三菱UFJ銀行は、Web会議における議事録の作成を自動化した。APIを介した電話発着信サービス「Twilio Programmable Voice」を導入した。TwilioがWeb会議に“参加”し、「IBM Watson Speech to Text(STT)」が文字起こしを行う連携の仕組みを構築。システムの企画から実装完了まで約3カ月で実現している(図1)。
拡大画像表示
三菱UFJ銀行は、以前よりSTTを行内のコンプライアンス監視の目的で導入しており、今回、STTをWeb会議における議事録の作成にも活用することにした。STTのAIエンジンは同行の業務に合わせた独自の学習が進んでおり、汎用的なAIエンジンでは認識が困難な行内用語や専門用語の認識が可能だったという。

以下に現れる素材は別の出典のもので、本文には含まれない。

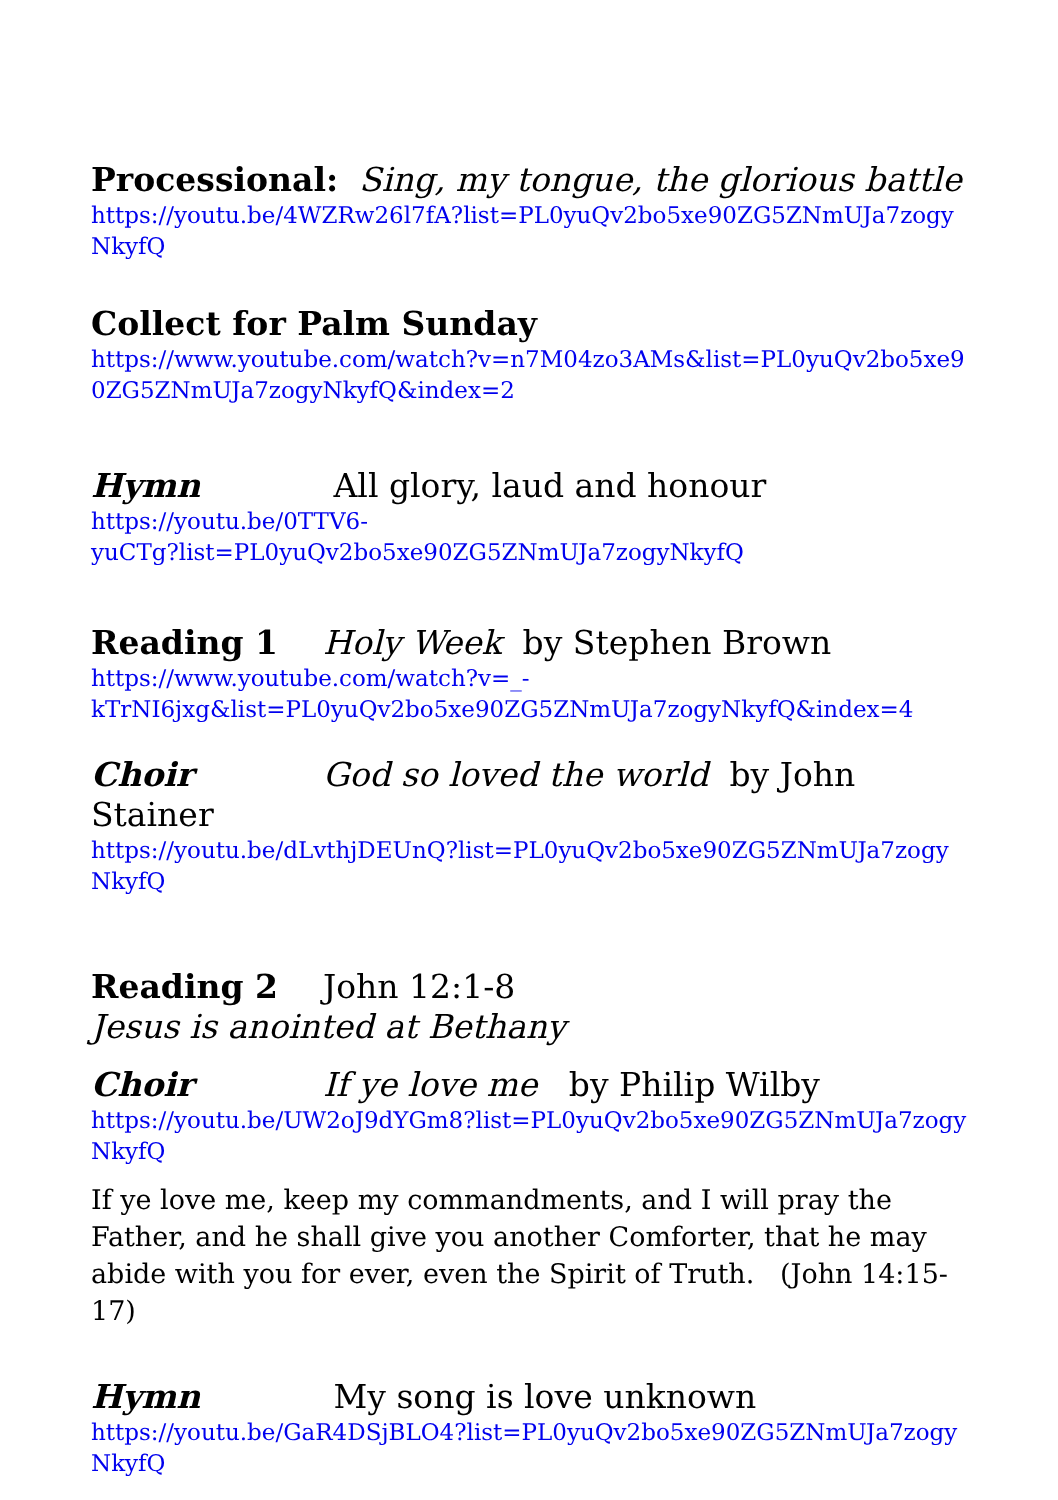Processional: Sing, my tongue, the glorious battle
https://youtu.be/4WZRw26l7fA?list=PL0yuQv2bo5xe90ZG5ZNmUJa7zogyNkyfQ
Collect for Palm Sunday
https://www.youtube.com/watch?v=n7M04zo3AMs&list=PL0yuQv2bo5xe90ZG5ZNmUJa7zogyNkyfQ&index=2
Hymn All glory, laud and honour
https://youtu.be/0TTV6-
yuCTg?list=PL0yuQv2bo5xe90ZG5ZNmUJa7zogyNkyfQ
Reading 1 Holy Week by Stephen Brown
https://www.youtube.com/watch?v=_-
kTrNI6jxg&list=PL0yuQv2bo5xe90ZG5ZNmUJa7zogyNkyfQ&index=4
Choir God so loved the world by John Stainer
https://youtu.be/dLvthjDEUnQ?list=PL0yuQv2bo5xe90ZG5ZNmUJa7zogyNkyfQ
Reading 2 John 12:1-8 Jesus is anointed at Bethany
Choir If ye love me by Philip Wilby
https://youtu.be/UW2oJ9dYGm8?list=PL0yuQv2bo5xe90ZG5ZNmUJa7zogyNkyfQ
If ye love me, keep my commandments, and I will pray the Father, and he shall give you another Comforter, that he may abide with you for ever, even the Spirit of Truth. (John 14:15-17)
Hymn My song is love unknown
https://youtu.be/GaR4DSjBLO4?list=PL0yuQv2bo5xe90ZG5ZNmUJa7zogyNkyfQ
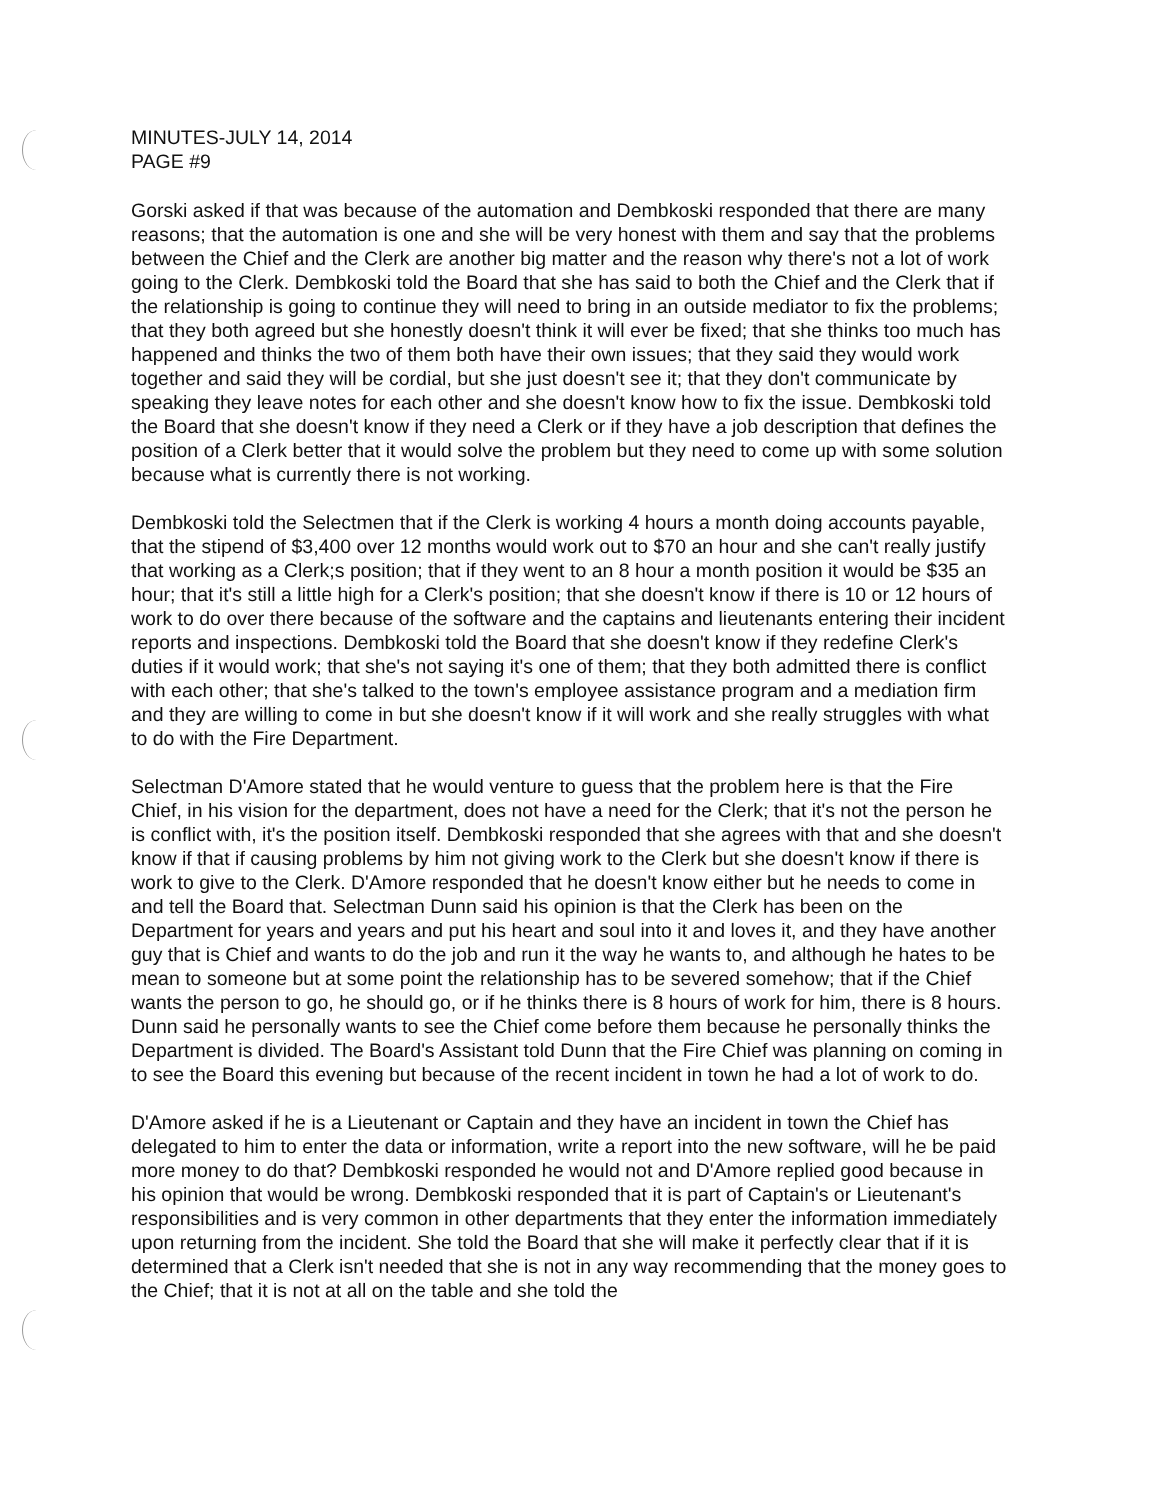MINUTES-JULY 14, 2014
PAGE #9
Gorski asked if that was because of the automation and Dembkoski responded that there are many reasons; that the automation is one and she will be very honest with them and say that the problems between the Chief and the Clerk are another big matter and the reason why there's not a lot of work going to the Clerk. Dembkoski told the Board that she has said to both the Chief and the Clerk that if the relationship is going to continue they will need to bring in an outside mediator to fix the problems; that they both agreed but she honestly doesn't think it will ever be fixed; that she thinks too much has happened and thinks the two of them both have their own issues; that they said they would work together and said they will be cordial, but she just doesn't see it; that they don't communicate by speaking they leave notes for each other and she doesn't know how to fix the issue. Dembkoski told the Board that she doesn't know if they need a Clerk or if they have a job description that defines the position of a Clerk better that it would solve the problem but they need to come up with some solution because what is currently there is not working.
Dembkoski told the Selectmen that if the Clerk is working 4 hours a month doing accounts payable, that the stipend of $3,400 over 12 months would work out to $70 an hour and she can't really justify that working as a Clerk;s position; that if they went to an 8 hour a month position it would be $35 an hour; that it's still a little high for a Clerk's position; that she doesn't know if there is 10 or 12 hours of work to do over there because of the software and the captains and lieutenants entering their incident reports and inspections. Dembkoski told the Board that she doesn't know if they redefine Clerk's duties if it would work; that she's not saying it's one of them; that they both admitted there is conflict with each other; that she's talked to the town's employee assistance program and a mediation firm and they are willing to come in but she doesn't know if it will work and she really struggles with what to do with the Fire Department.
Selectman D'Amore stated that he would venture to guess that the problem here is that the Fire Chief, in his vision for the department, does not have a need for the Clerk; that it's not the person he is conflict with, it's the position itself. Dembkoski responded that she agrees with that and she doesn't know if that if causing problems by him not giving work to the Clerk but she doesn't know if there is work to give to the Clerk. D'Amore responded that he doesn't know either but he needs to come in and tell the Board that. Selectman Dunn said his opinion is that the Clerk has been on the Department for years and years and put his heart and soul into it and loves it, and they have another guy that is Chief and wants to do the job and run it the way he wants to, and although he hates to be mean to someone but at some point the relationship has to be severed somehow; that if the Chief wants the person to go, he should go, or if he thinks there is 8 hours of work for him, there is 8 hours. Dunn said he personally wants to see the Chief come before them because he personally thinks the Department is divided. The Board's Assistant told Dunn that the Fire Chief was planning on coming in to see the Board this evening but because of the recent incident in town he had a lot of work to do.
D'Amore asked if he is a Lieutenant or Captain and they have an incident in town the Chief has delegated to him to enter the data or information, write a report into the new software, will he be paid more money to do that? Dembkoski responded he would not and D'Amore replied good because in his opinion that would be wrong. Dembkoski responded that it is part of Captain's or Lieutenant's responsibilities and is very common in other departments that they enter the information immediately upon returning from the incident. She told the Board that she will make it perfectly clear that if it is determined that a Clerk isn't needed that she is not in any way recommending that the money goes to the Chief; that it is not at all on the table and she told the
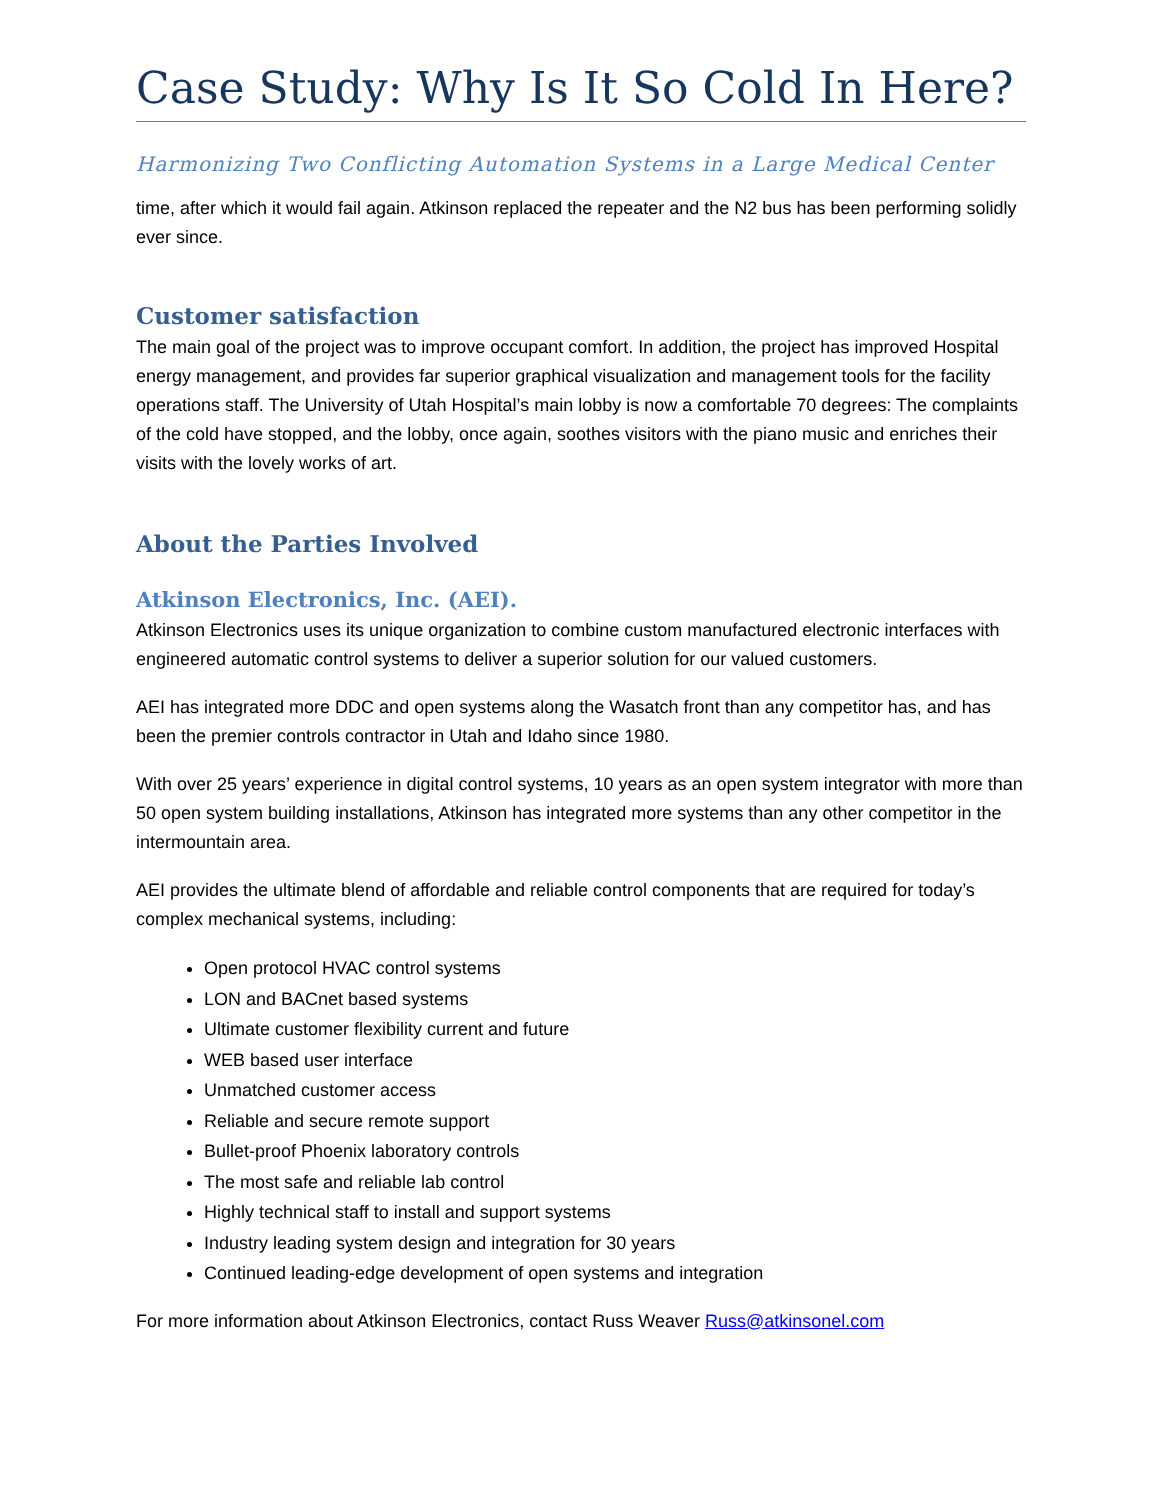Case Study: Why Is It So Cold In Here?
Harmonizing Two Conflicting Automation Systems in a Large Medical Center
time, after which it would fail again. Atkinson replaced the repeater and the N2 bus has been performing solidly ever since.
Customer satisfaction
The main goal of the project was to improve occupant comfort. In addition, the project has improved Hospital energy management, and provides far superior graphical visualization and management tools for the facility operations staff. The University of Utah Hospital’s main lobby is now a comfortable 70 degrees: The complaints of the cold have stopped, and the lobby, once again, soothes visitors with the piano music and enriches their visits with the lovely works of art.
About the Parties Involved
Atkinson Electronics, Inc. (AEI).
Atkinson Electronics uses its unique organization to combine custom manufactured electronic interfaces with engineered automatic control systems to deliver a superior solution for our valued customers.
AEI has integrated more DDC and open systems along the Wasatch front than any competitor has, and has been the premier controls contractor in Utah and Idaho since 1980.
With over 25 years’ experience in digital control systems, 10 years as an open system integrator with more than 50 open system building installations, Atkinson has integrated more systems than any other competitor in the intermountain area.
AEI provides the ultimate blend of affordable and reliable control components that are required for today’s complex mechanical systems, including:
Open protocol HVAC control systems
LON and BACnet based systems
Ultimate customer flexibility current and future
WEB based user interface
Unmatched customer access
Reliable and secure remote support
Bullet-proof Phoenix laboratory controls
The most safe and reliable lab control
Highly technical staff to install and support systems
Industry leading system design and integration for 30 years
Continued leading-edge development of open systems and integration
For more information about Atkinson Electronics, contact Russ Weaver Russ@atkinsonel.com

Web会議システムと音声認識文字起こしエンジンの連携方法として、エンジンをWeb会議に電話参加(コールイン)させる方法を採った。しかし、音声通話システムを1から作るのは複雑で、初期構築費用や導入のスピード感に懸念があったため、解決手段としてTwilioを導入した。
「Twilioは今回の用途に適していた。STTと接続可能なインタフェースを備えているうえ、音声データをクラウドに保存せずに利用できることが同行のセキュリティ要件に合致した。同行は社員3万人を超え、累積使用時間も膨大になるため、従量課金型で利用できる点も好都合だった」(Twilio Japan)
同行ではこれまで、ICレコーダーなどに一時記録した会議音声データを行員が聞き返して文字起こしを行っていたという。このやり方は時間と労力が膨大だったが、Twilio導入後は、AIエンジンのSTTが直接Web会議に電話で接続し、リアルタイムで文字を起こせるようになった。
同行は現在、自然言語処理などAIの活用に取り組んでいる。音声認識や文章要約にもより一層注力して行く予定という。同時通訳などシステムの利用範囲を拡大したい意向があり、コールセンターなど、音声データを使う他業務への展開も検討している。